Methods: Using nationwide pharmaceutical dispensing data linked to hospital discharge data in New Zealand, gout and PPDM were identified among individuals after first episode of acute pancreatitis between January 1, 2007, and December 31, 2015. Multivariable Cox regression analyses were conducted, adjusting for age, sex, ethnicity, social deprivation index, alcohol consumption, tobacco smoking, comorbidities, medications (glucocorticoids, statins, and estrogens), and characteristics of acute pancreatitis.

Results: A total of 10,117 individuals were included in the analysis of risk for gout and 9471 in the analysis of risk for PPDM. PPDM was significantly associated with a higher risk of gout in the overall cohort (adjusted HR 1.88, 95% CI 1.15-3.06) and women (2.72, 95% CI 1.31-5.65), but not in men (1.42, 95% CI 0.73-2.78).
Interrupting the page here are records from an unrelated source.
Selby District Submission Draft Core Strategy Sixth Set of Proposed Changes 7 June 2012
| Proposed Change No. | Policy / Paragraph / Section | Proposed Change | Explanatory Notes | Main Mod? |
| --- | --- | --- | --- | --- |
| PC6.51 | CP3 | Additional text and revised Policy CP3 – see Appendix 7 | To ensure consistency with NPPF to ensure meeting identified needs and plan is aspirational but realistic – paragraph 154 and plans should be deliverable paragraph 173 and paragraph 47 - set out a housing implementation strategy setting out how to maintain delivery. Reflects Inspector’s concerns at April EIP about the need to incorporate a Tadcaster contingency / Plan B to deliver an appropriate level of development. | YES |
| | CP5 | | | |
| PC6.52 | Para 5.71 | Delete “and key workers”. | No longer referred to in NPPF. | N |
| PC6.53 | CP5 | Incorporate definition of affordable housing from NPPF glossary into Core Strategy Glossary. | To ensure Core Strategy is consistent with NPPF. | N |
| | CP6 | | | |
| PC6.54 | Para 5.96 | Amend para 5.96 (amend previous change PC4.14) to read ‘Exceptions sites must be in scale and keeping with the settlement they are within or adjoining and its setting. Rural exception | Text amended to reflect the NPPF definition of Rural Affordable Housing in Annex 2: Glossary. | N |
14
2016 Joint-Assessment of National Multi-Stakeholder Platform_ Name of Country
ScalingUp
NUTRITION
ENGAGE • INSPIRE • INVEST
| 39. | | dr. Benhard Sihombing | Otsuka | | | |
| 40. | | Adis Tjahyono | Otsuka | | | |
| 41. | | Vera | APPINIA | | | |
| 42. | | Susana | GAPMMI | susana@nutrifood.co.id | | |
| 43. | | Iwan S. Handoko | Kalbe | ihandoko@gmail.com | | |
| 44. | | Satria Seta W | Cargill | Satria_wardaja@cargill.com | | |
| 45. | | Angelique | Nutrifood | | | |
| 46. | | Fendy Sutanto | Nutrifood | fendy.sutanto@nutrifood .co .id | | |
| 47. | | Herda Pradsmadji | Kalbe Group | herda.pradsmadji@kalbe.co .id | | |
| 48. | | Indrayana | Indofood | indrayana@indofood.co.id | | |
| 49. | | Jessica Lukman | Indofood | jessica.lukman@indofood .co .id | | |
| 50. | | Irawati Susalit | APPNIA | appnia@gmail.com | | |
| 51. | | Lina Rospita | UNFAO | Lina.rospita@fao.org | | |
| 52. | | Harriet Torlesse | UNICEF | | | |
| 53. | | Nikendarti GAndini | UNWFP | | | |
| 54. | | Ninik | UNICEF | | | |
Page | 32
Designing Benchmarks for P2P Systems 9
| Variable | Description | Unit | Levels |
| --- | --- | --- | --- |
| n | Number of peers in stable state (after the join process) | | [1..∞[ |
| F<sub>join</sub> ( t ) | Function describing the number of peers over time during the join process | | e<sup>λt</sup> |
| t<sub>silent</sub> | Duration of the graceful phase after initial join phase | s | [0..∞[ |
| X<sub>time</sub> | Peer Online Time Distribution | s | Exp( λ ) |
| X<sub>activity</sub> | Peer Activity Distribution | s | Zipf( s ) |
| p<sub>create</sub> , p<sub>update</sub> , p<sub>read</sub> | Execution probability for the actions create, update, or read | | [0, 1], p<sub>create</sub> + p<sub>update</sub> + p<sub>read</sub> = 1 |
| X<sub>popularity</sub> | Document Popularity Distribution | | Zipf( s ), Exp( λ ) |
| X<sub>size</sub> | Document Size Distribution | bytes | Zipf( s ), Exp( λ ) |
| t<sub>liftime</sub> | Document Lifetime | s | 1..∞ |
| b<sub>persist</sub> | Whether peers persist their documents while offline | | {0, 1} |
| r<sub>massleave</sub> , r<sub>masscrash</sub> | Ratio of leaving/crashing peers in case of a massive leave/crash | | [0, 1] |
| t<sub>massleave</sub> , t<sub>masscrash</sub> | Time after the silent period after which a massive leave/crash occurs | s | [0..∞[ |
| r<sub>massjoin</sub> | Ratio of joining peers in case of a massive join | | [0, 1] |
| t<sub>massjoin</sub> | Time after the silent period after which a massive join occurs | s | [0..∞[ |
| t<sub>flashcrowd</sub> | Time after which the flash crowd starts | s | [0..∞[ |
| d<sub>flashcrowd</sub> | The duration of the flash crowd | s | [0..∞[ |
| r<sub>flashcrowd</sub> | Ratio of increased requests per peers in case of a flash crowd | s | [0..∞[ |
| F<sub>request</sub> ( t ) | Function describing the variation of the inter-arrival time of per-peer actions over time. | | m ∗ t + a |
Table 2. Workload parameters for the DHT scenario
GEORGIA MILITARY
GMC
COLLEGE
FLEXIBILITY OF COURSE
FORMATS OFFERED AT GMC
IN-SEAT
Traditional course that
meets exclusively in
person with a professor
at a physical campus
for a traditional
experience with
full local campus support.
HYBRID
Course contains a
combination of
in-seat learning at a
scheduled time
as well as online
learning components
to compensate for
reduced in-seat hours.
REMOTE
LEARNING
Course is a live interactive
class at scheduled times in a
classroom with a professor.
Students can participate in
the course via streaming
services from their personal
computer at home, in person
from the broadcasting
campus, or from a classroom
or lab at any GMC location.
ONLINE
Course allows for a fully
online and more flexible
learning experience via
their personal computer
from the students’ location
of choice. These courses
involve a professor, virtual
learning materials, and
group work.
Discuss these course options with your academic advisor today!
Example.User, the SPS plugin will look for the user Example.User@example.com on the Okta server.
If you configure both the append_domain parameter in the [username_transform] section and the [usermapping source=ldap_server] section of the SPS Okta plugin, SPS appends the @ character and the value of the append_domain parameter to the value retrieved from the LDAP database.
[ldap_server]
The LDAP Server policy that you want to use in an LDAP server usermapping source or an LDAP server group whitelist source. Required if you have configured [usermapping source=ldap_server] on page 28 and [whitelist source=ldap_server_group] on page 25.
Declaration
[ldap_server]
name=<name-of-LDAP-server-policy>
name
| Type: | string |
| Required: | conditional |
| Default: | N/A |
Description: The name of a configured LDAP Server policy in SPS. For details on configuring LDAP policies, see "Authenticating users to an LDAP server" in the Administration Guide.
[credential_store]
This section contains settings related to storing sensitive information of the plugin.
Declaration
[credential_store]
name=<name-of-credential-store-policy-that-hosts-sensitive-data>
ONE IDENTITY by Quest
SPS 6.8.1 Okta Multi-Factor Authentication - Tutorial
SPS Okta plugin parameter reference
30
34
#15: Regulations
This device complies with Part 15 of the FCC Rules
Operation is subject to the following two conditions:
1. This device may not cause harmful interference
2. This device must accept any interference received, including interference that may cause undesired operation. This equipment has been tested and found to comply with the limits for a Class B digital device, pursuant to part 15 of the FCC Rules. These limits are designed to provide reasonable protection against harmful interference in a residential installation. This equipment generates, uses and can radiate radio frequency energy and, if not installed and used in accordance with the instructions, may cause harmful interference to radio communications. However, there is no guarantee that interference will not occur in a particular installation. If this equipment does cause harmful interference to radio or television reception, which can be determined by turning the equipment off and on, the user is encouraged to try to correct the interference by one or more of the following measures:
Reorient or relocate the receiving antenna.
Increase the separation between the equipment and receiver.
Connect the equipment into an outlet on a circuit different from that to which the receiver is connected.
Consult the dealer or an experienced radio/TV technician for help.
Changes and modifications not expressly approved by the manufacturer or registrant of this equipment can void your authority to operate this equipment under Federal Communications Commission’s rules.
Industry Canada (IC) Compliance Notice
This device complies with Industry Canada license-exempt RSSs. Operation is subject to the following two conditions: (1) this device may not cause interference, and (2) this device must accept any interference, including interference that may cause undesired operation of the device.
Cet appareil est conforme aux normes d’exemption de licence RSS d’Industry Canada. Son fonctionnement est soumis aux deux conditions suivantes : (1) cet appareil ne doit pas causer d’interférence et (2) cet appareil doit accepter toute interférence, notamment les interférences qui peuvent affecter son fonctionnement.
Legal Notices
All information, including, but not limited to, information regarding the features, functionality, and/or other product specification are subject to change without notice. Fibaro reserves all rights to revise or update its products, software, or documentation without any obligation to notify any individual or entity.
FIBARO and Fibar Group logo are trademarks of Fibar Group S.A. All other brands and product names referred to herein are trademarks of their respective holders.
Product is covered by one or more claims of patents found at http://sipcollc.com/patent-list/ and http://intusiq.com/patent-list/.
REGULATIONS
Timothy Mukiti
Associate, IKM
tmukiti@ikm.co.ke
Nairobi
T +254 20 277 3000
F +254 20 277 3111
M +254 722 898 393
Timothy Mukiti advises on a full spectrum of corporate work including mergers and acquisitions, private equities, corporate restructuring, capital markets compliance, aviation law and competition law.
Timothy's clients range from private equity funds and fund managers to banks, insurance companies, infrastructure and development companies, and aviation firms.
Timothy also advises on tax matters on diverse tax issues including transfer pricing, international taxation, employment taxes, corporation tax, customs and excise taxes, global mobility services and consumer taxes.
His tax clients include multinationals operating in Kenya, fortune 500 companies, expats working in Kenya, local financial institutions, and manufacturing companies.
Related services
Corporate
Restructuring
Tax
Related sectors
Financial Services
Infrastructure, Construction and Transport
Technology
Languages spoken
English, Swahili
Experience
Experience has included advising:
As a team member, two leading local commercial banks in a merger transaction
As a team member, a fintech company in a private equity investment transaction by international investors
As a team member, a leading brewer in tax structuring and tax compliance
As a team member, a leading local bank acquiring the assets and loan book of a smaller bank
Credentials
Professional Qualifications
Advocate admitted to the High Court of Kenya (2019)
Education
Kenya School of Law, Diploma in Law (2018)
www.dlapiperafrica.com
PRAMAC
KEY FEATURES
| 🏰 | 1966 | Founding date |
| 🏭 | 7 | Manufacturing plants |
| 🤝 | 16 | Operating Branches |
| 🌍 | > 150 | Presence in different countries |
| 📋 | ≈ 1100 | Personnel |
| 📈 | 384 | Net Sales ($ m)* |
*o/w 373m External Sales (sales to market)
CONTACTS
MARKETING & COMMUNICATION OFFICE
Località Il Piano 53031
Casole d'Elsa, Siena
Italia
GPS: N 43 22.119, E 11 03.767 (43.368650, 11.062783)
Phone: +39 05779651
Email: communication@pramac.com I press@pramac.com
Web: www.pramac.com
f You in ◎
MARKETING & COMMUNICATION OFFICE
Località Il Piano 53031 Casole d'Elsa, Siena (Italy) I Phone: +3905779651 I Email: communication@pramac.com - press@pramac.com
Preexisting gout was significantly associated with a higher risk of PPDM in the overall cohort (adjusted HR 1.58, 95% CI 1.04-2.41) and women (2.66, 95% CI 1.29-5.49), but not in men (1.31, 95% CI 0.78-2.20).

Conclusion: The relationship between gout and PPDM is bidirectional in the post-pancreatitis setting. A history of gout is a risk factor of PPDM, particularly in women.